#### Source passage:
As honest valuation lifts the base, the stamp duty rate can be reduced to 7 per cent, easing transaction friction while staying revenue neutral. Punjab achieved a 35 percent collection uplift with exactly this method.
Two reforms could significantly strengthen Tamil Nadu’s finances. Simplifying agricultural-to-non-agricultural land conversion rules by removing duplicate approvals where master plans already regulate can reduce corruption, formalise revenue and accelerate urban growth, as seen in Andhra Pradesh and Telangana. At the same time, value-capture mechanisms can help the state recover gains from rising land prices around public infrastructure projects. On alcohol, with TASMAC already earning high margins, the focus may shift towards premium pricing and demand-led product availability rather than higher taxation alone.
Spending warrants a relook
Spending calls for testing every major head against equity (does it reach those who need it?), equality (does it treat citizens alike?) and efficiency (does it deliver value for each rupee?). Several heads warrant a relook.

#### Material shown:
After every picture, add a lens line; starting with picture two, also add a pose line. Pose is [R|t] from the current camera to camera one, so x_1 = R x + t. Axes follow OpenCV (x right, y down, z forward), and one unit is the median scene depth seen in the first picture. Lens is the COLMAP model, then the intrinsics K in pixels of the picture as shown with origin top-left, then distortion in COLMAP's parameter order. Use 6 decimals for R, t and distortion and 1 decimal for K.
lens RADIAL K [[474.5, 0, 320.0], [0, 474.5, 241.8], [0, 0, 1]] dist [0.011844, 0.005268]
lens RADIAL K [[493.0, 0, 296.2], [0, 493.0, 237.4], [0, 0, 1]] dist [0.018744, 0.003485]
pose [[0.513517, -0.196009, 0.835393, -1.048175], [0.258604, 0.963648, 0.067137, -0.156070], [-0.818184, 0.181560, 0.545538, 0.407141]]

...

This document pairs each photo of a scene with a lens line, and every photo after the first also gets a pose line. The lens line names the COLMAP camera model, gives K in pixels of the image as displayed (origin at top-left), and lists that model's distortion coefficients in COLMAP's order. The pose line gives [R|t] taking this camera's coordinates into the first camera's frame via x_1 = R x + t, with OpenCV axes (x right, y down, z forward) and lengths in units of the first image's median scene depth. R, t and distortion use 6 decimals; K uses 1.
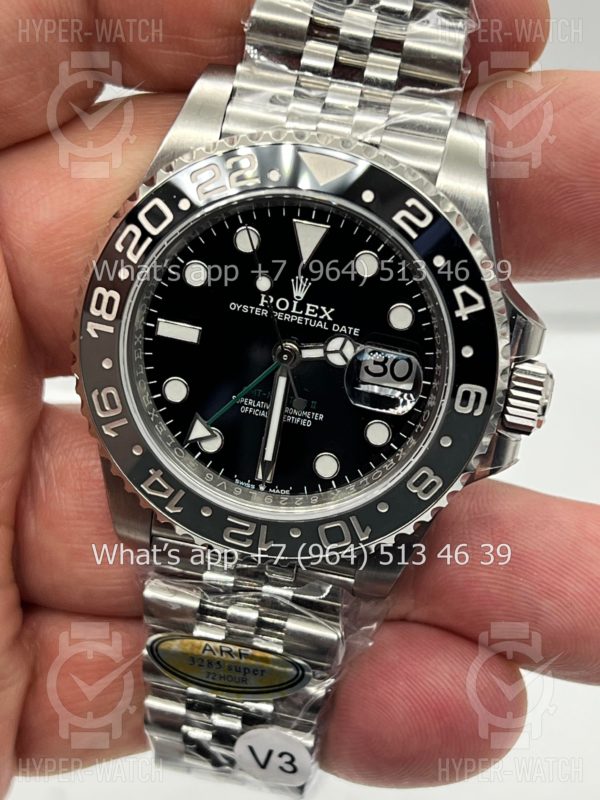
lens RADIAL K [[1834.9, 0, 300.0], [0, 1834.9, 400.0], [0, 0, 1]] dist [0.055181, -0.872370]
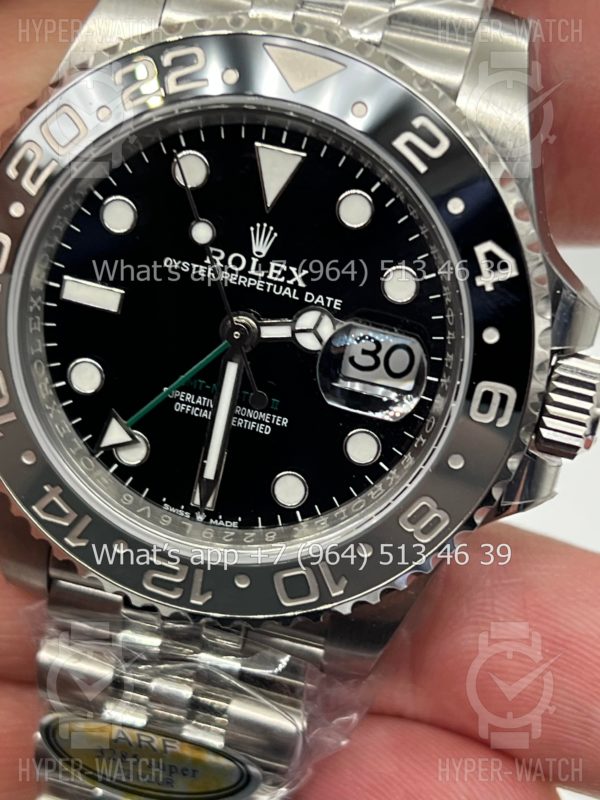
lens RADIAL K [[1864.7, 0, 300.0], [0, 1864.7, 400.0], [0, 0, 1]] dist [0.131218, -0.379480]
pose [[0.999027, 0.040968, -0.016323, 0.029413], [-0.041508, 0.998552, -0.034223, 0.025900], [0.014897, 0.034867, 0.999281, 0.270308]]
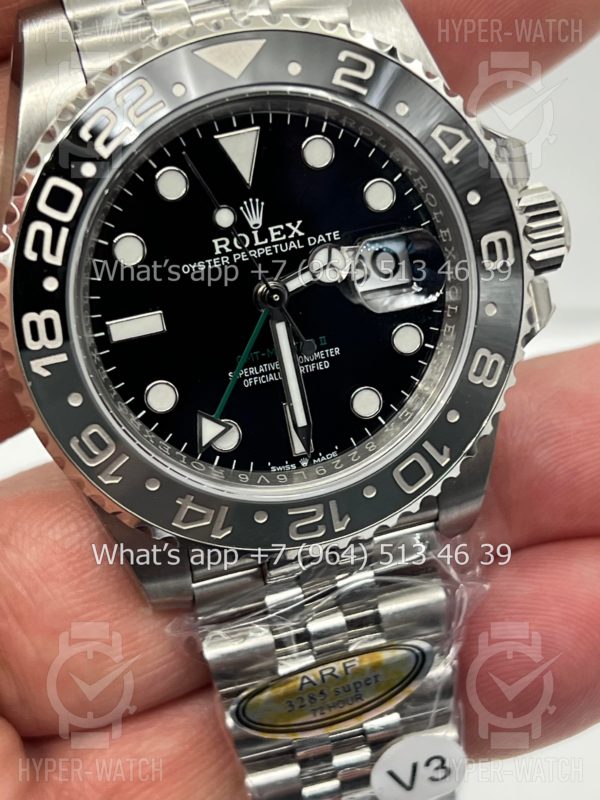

#### Problems to solve:
• 1. Answer these questions from the passage on Tamil Nadu's finances:
(a) To what rate could the stamp duty be reduced?
(b) Which two states are named as examples of simplified land conversion rules?
(c) Against which three measures should every major spending head be tested?
• 2. Decide whether each statement agrees with the passage on Tamil Nadu's finances. Answer yes or no, and quote the words that decide it.
(a) Punjab raised its collections by 35 percent using the same method.
(b) On alcohol, the passage favors higher taxation alone.
(c) Cutting the stamp duty rate would reduce overall revenue.
The entries are separate material with no link to the passage on Tamil Nadu's finances.

#### Answers to the tasks:
• 1.
(a) 7 per cent.
(b) Andhra Pradesh and Telangana.
(c) Equity, equality and efficiency.

• 2.
(a) Yes: "Punjab achieved a 35 percent collection uplift with exactly this method."
(b) No: "the focus may shift towards premium pricing and demand-led product availability rather than higher taxation alone."
(c) No: "easing transaction friction while staying revenue neutral."